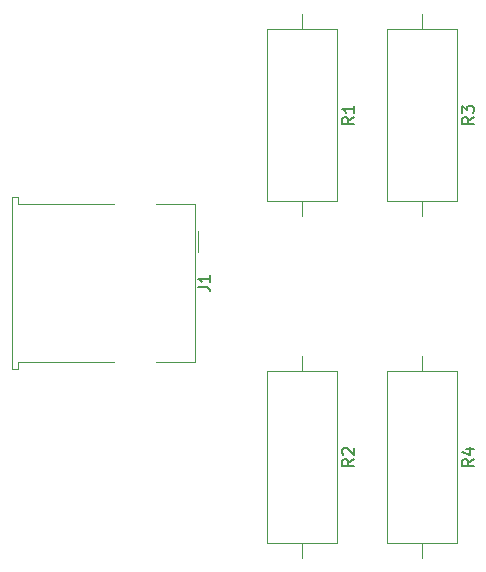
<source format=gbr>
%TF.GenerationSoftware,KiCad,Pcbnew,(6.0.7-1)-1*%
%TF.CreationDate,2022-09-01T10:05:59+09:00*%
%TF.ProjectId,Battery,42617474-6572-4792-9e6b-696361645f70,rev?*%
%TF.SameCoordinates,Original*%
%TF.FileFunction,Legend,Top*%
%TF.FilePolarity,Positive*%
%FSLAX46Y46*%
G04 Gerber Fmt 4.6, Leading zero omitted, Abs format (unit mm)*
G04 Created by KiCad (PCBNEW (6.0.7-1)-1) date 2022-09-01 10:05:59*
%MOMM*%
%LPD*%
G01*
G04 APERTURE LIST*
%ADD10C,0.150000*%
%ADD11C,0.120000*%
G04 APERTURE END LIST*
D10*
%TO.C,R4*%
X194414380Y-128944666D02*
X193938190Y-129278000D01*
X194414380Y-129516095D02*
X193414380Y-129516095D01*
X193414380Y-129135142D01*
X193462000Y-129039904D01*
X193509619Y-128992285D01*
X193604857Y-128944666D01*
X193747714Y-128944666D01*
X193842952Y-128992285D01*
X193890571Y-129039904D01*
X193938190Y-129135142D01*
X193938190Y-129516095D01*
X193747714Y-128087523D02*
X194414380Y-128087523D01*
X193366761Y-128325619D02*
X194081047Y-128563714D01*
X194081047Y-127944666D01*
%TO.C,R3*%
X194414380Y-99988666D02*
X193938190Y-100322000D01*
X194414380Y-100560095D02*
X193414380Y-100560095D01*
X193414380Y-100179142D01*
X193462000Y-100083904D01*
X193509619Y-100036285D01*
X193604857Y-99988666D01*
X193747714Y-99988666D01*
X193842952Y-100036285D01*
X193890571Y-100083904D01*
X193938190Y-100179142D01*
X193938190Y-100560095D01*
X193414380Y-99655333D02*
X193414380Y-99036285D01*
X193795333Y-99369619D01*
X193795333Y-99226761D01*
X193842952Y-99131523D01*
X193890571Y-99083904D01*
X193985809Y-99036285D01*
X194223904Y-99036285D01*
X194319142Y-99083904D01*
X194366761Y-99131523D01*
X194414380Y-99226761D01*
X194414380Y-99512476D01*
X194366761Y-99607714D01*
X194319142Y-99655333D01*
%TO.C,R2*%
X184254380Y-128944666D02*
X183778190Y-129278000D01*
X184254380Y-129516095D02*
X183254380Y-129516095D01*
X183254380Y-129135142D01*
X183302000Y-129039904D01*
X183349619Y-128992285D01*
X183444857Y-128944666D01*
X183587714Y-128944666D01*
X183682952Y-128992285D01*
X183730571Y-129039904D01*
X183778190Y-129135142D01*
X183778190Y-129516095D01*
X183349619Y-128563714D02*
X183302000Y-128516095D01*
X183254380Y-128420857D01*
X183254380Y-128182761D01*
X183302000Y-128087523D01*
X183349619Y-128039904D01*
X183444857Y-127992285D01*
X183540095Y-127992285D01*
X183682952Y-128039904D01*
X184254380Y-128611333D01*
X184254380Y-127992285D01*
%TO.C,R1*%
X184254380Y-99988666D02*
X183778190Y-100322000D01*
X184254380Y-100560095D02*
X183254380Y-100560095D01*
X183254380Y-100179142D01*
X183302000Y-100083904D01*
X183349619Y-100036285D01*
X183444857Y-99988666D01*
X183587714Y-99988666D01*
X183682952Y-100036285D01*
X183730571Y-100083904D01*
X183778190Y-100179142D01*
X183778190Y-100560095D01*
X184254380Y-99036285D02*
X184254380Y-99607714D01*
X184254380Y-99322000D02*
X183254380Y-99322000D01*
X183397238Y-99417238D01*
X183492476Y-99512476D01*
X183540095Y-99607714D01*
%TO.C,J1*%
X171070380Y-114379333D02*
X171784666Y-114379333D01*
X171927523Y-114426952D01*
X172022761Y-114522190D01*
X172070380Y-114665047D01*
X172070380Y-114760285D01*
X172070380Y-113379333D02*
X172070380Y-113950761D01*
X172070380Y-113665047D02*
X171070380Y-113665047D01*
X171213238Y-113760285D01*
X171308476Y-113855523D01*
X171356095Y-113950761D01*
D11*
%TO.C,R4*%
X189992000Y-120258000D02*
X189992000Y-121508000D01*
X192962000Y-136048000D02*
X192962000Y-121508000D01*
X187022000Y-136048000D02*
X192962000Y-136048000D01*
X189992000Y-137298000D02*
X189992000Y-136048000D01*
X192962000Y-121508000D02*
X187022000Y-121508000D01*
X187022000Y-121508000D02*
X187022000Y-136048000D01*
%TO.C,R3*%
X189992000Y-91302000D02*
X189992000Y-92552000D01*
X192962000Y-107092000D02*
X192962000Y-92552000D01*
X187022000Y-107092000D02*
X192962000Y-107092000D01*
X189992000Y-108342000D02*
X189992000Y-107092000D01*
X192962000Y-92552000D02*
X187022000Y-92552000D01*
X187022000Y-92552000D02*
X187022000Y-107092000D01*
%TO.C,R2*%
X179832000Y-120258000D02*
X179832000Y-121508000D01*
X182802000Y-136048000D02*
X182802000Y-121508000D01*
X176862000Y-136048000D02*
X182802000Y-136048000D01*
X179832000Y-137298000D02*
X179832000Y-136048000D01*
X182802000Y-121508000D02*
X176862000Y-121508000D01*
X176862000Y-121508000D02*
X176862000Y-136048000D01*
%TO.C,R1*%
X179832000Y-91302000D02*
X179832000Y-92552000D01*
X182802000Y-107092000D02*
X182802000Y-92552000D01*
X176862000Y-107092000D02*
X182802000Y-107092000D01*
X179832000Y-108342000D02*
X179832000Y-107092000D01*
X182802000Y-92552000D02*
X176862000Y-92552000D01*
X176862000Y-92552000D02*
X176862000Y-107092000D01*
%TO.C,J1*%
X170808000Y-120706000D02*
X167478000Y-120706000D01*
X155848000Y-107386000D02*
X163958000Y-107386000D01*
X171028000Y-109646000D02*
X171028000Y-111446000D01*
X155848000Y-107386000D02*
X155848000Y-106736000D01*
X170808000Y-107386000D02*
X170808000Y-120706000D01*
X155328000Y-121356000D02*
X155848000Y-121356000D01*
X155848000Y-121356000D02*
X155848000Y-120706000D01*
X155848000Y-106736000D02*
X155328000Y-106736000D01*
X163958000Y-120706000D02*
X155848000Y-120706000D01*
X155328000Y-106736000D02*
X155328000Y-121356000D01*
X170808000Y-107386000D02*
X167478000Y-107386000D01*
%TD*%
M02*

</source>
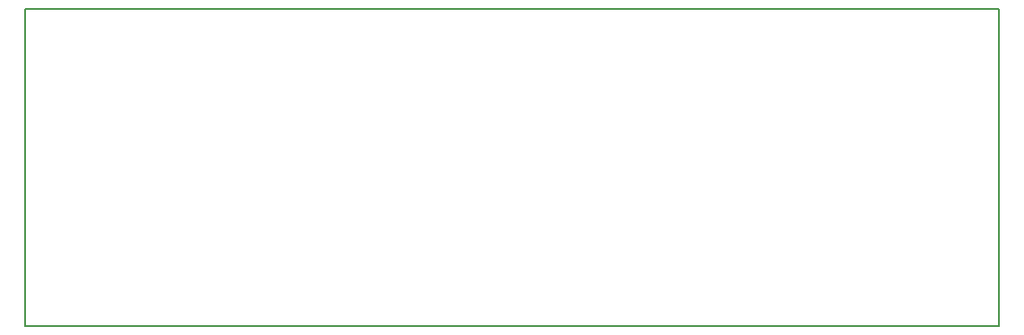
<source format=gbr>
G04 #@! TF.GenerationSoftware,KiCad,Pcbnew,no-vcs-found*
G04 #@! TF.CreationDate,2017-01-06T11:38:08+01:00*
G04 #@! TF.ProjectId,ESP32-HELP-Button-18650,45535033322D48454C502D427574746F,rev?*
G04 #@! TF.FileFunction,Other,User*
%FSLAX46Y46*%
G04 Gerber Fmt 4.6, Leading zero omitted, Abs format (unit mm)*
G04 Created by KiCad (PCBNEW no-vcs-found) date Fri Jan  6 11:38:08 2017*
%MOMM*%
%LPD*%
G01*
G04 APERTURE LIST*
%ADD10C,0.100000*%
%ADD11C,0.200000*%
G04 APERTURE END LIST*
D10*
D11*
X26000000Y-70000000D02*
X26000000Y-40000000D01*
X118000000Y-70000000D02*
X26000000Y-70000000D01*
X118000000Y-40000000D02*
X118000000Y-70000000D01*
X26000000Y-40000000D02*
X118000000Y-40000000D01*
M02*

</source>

• • • •

● **WHAT NEEDS TO BE DONE**
Would you please write out, exactly and with no other lines, the stretch of the listing above from the line containing "X189992000Y-120258000D02*" through the line containing "X192962000Y-92552000D02*"?

● **TASK SOLUTION**
X189992000Y-120258000D02*
X189992000Y-121508000D01*
X192962000Y-136048000D02*
X192962000Y-121508000D01*
X187022000Y-136048000D02*
X192962000Y-136048000D01*
X189992000Y-137298000D02*
X189992000Y-136048000D01*
X192962000Y-121508000D02*
X187022000Y-121508000D01*
X187022000Y-121508000D02*
X187022000Y-136048000D01*
%TO.C,R3*%
X189992000Y-91302000D02*
X189992000Y-92552000D01*
X192962000Y-107092000D02*
X192962000Y-92552000D01*
X187022000Y-107092000D02*
X192962000Y-107092000D01*
X189992000Y-108342000D02*
X189992000Y-107092000D01*
X192962000Y-92552000D02*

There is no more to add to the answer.